Some History of Debt Colonialism

"Were I a Third World Leader in the dock, accused of getting my country hopelessly ensnared in debt, my defence would be that money was too cheap in the 1970s not to take advantage of the windfall...How was I, a debtor government, to foresee - much less control - the unprecedented upward swing of interest rates, due largely to demented military spending by the capitalist world super-power? I would further tell the jury: 'Every single Western expert who ever came to our country, especially those from the development banks, told us that to develop we had to industrialise. Was our country to remain for ever in peonage, exporting raw materials North so that others could transform them into finished goods and make all the money? Where were we supposed to get the capital for energy and for industrialisation if not by borrowing?" [1]

"...a large part of the cost of controlling inflation and introducing structural change in the North was borne by the South. Developing countries had to pay out more and more to service their debt whild receiving less and less for their exports.
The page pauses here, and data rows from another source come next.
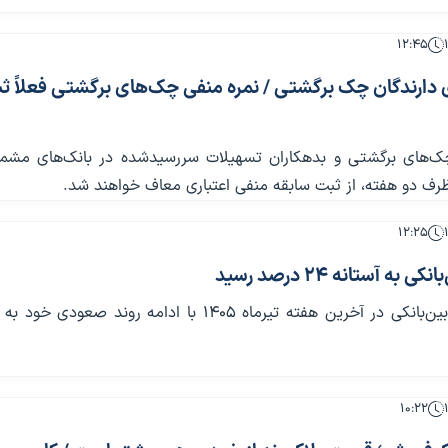
۱۲:۴۵
 دارندگان چک برگشتی / نمره منفی چک‌های برگشتی فعلاً ث
ک‌های برگشتی و بدهکاران تسهیلات سررسیدشده در بانک‌های مشمو
ف دو هفته، از ثبت سابقه منفی اعتباری معاف خواهند شد.
۱۲:۲۵
به آستانه 24 درصد رسید
۱۰:۲۲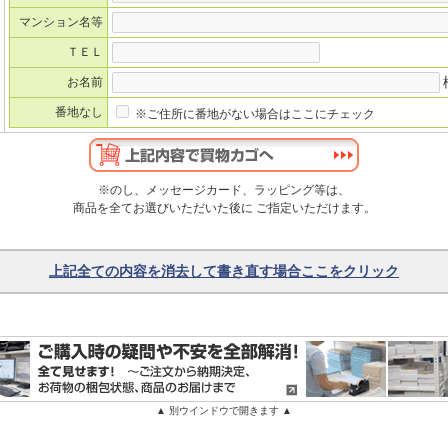
マンション名等
ＴＥＬ
お名前
番地なし
※ご住所に番地がない場合はここにチェック
※のし、メッセージカード、ラッピング等は、
商品を全てお選びいただいた後に ご指定いただけます。
上記全ての内容を消去して書き直す場合ここをクリック
▲ 別ウインドウで開きます ▲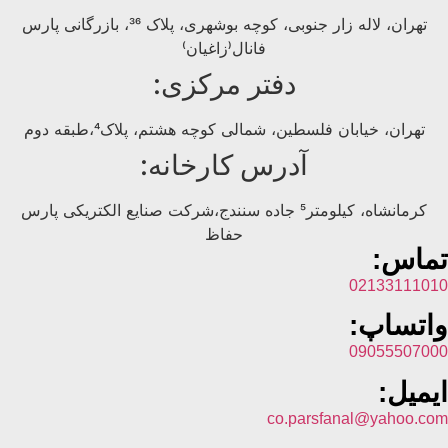
تهران، لاله زار جنوبی، کوچه بوشهری، پلاک 36، بازرگانی پارس
فانال(زاغیان)
دفتر مرکزی:
تهران، خیابان فلسطین، شمالی کوچه هشتم، پلاک4،طبقه دوم
آدرس کارخانه:
کرمانشاه، کیلومتر5 جاده سنندج،شرکت صنایع الکتریکی پارس
حفاظ
تماس:
02133111010
واتساپ:
09055507000
ایمیل:
co.parsfanal@yahoo.com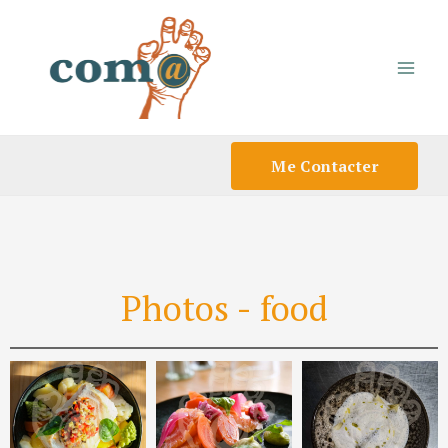
Aller
au
contenu
Me Contacter
Photos - food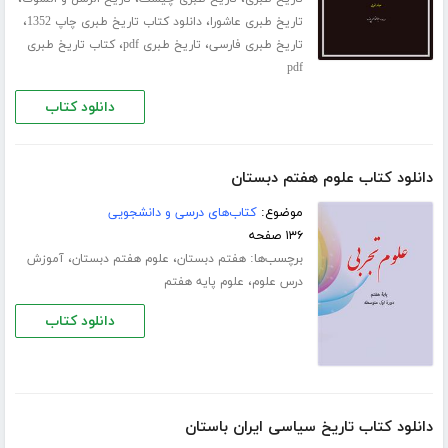
،
،
تاریخ طبری عاشورا
دانلود کتاب تاریخ طبری چاپ 1352
،
،
تاریخ طبری فارسی
تاریخ طبری pdf
کتاب تاریخ طبری
pdf
دانلود کتاب
دانلود کتاب علوم هفتم دبستان
موضوع:
کتاب‌های درسی و دانشجویی
۱۳۶ صفحه
برچسب‌ها:
،
،
هفتم دبستان
علوم هفتم دبستان
آموزش
،
درس علوم
علوم پایه هفتم
دانلود کتاب
دانلود کتاب تاریخ سیاسی ایران باستان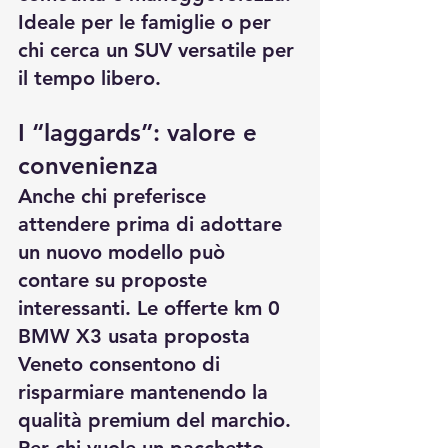
Ideale per le famiglie o per 
chi cerca un SUV versatile per 
il tempo libero.
I “laggards”: valore e 
convenienza
Anche chi preferisce 
attendere prima di adottare 
un nuovo modello può 
contare su proposte 
interessanti. Le 
offerte km 0 
BMW X3 usata proposta 
Veneto
 consentono di 
risparmiare mantenendo la 
qualità premium del marchio. 
Per chi vuole un pacchetto 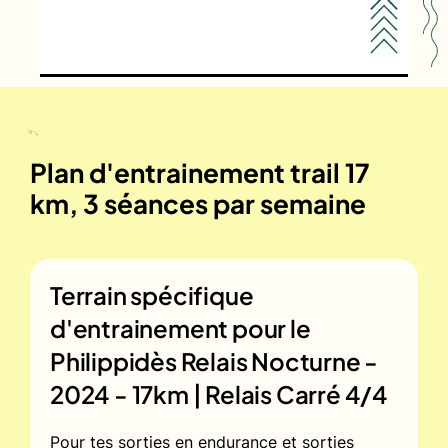
Plan d'entrainement trail 17
km, 3 séances par semaine
Terrain spécifique
d'entrainement pour le
Philippidès Relais Nocturne -
2024 - 17km | Relais Carré 4/4
Pour tes sorties en endurance et sorties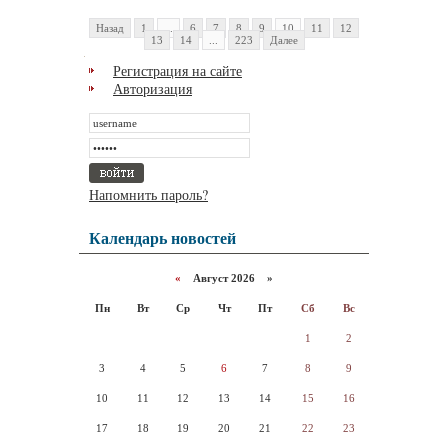
Назад
1
...
6
7
8
9
10
11
12
13
14
...
223
Далее
Регистрация на сайте
Авторизация
Напомнить пароль?
Календарь новостей
«
Август 2026 »
Пн
Вт
Ср
Чт
Пт
Сб
Вс
1
2
3
4
5
6
7
8
9
10
11
12
13
14
15
16
17
18
19
20
21
22
23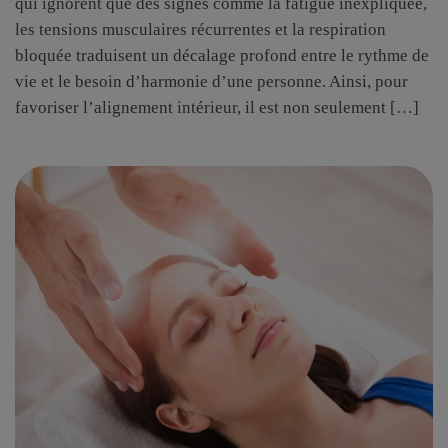
qui ignorent que des signes comme la fatigue inexpliquée,
les tensions musculaires récurrentes et la respiration
bloquée traduisent un décalage profond entre le rythme de
vie et le besoin d’harmonie d’une personne. Ainsi, pour
favoriser l’alignement intérieur, il est non seulement […]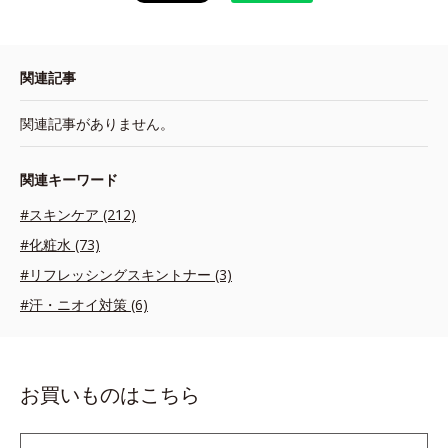
関連記事
関連記事がありません。
関連キーワード
#スキンケア (212)
#化粧水 (73)
#リフレッシングスキントナー (3)
#汗・ニオイ対策 (6)
お買いものはこちら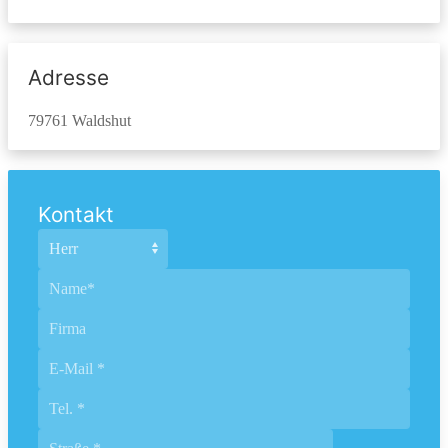
Adresse
79761 Waldshut
Kontakt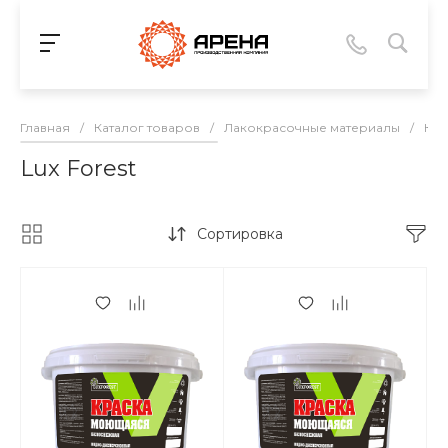
Главная
/
Каталог товаров
/
Лакокрасочные материалы
/
Кра
Lux Forest
Сортировка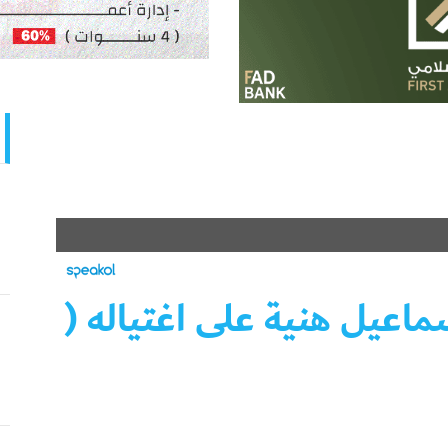
ماعيل هنية على اغتياله (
As these contrasting movements aggravated their financial difficulties, commercial banks decided to stop lending them new money, and the result was the international debt crisis of the 1980s." [2]

"Underdevelopment, far from constituting a state of backwardness prior to capitalism, is rather a consequence and a particular form of capitalist development known as dependent capitalism." [3]



[1] Susan George (1988) 'A Fate Worse than Debt', Pelican.

[2] The South Commission, The Challenge to the South, Oxford University Press

[3] Political Scientist Theotonio Dos Santos, 1969

2 comments:

  1. Is this an application of the zero sum game in globalization?

    But,

    "Were I a [highly industrialized nation] Leader in the dock, accused of getting my country hopelessly ensnared in debt, my defence would be ______________."

    fill in the blank.

    ReplyDelete
  2. Yes. A zero-sum game for all of us.

    Our 'leaders' have wanted to sustain the unsustainable profit engineering by going to so-called 'emerging nations' to counter the very effects of the overconsumption they promote.

    Page 196
    "Escalating energy demands throughout the industrialized world, the intensifying competition for profits by employing cheap labour in tropical islands, African jungles, and the Chinese countryside, and the frantic search for out-of-the-way places to locate contaminating factories...

    Page 190
    "In 1900 Paul Resenstein-Rodan points out, people in poor countries had a per capita income about one-half that of people in rich countries. By 1970 the per capit income in poor countries was about one-twentieth of that in rich countries, measured in 1900 dollars (or one-fortieth in 1970 dollars)."

    ‘Global Reach – The Power f the Multinational Corporations’ by Richard J Barnet & Ronald E Muller. Publisher Simon and Schuster’. 1974. SBN 671-21835-2 Casebound. Chapter 8: ‘The Power of the Poor’

    In 1996:
    "the poor of the earth still constitute the majority. In 1990, 53% of the world population lived in countries where average dollar incomes were less than $500. And the poor still live much as they did in the past...They are still mainly rural, still dependent on primary commodities, still hungry, ill in health, ill-housed and ill educated. Women are still oppressed, and birth rates remain high."

    Page 12
    "the developing world has 75% of the world's population ....(and) 17% of the world's GDP.

    Page 39 '75/25 - Development in an Increasingly Unequal World'. Editor Colm Regan. Published by the Development Education Centre, Birmingham in association with CAFOD and SCIAF and in parntership with Dochas, Ireland. 1996.